Angezeigter Textauszug:
· · · · ·

Hi,
bei mir fing es Mitte der 80er an: Damals wohnte ich in Münster und sah zum ersten Mal ein Liegerad (von Radius). Ich fand die Idee faszinierend und schnell hatte ich auch etwas der damals spärlichen Literatur gelesen. Da war was zu lesen von Avatar 2000, Ground Hugger, usw..
Dann kam '86 die Hobbythek mit einem Sesselrad zum selber bauen. Der Hobbytip gab die entscheidende Motivation, ein LR selber zu bauen - allerdings nach eigenen Ideen.
Mit meinem Bruder baute ich in bester Bastlermanier ein gartenzaun-grünes 20-zoll-Klapprad zu einem Liegerad mit (semi-)Linearantrieb um. Das Ding fuhr ganz gut, der Antrieb war aber völliger Murks - aber, das war für meinen Bruder und mich richtungsweisend, es war schon ein Kurzlieger.

· · · · ·

Daten:
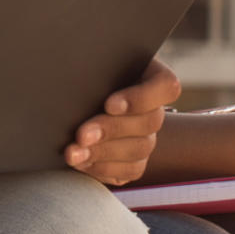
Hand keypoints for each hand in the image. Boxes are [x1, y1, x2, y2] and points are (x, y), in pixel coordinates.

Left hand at [64, 57, 180, 184]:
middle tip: (81, 134)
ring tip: (73, 153)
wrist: (69, 98)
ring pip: (139, 149)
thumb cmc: (80, 71)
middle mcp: (154, 109)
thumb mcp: (87, 63)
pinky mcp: (134, 161)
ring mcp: (146, 137)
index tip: (109, 104)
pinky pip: (129, 170)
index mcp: (150, 76)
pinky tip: (80, 163)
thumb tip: (72, 71)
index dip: (141, 98)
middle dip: (111, 129)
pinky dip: (103, 168)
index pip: (165, 86)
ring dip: (102, 152)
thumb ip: (90, 65)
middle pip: (149, 122)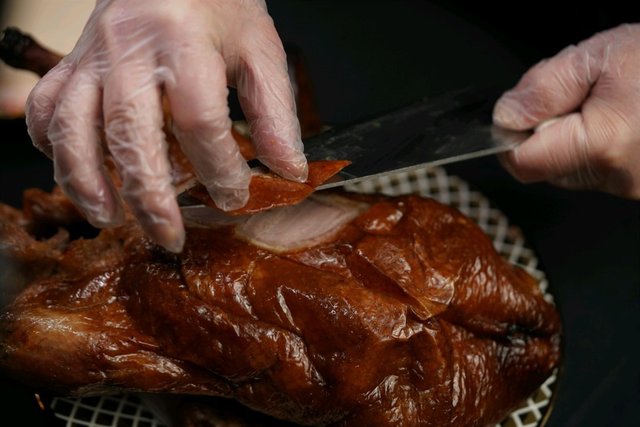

· · · · ·

Aufgabenstellung:
Wie lautet die Passage im Text über Liegeräder oben zwischen „Mit meinem Bruder“ und „schon ein Kurzlieger.“, beide eingeschlossen? Zitiere sie wortgetreu.

Erwartete Antwort:
Mit meinem Bruder baute ich in bester Bastlermanier ein gartenzaun-grünes 20-zoll-Klapprad zu einem Liegerad mit (semi-)Linearantrieb um. Das Ding fuhr ganz gut, der Antrieb war aber völliger Murks - aber, das war für meinen Bruder und mich richtungsweisend, es war schon ein Kurzlieger.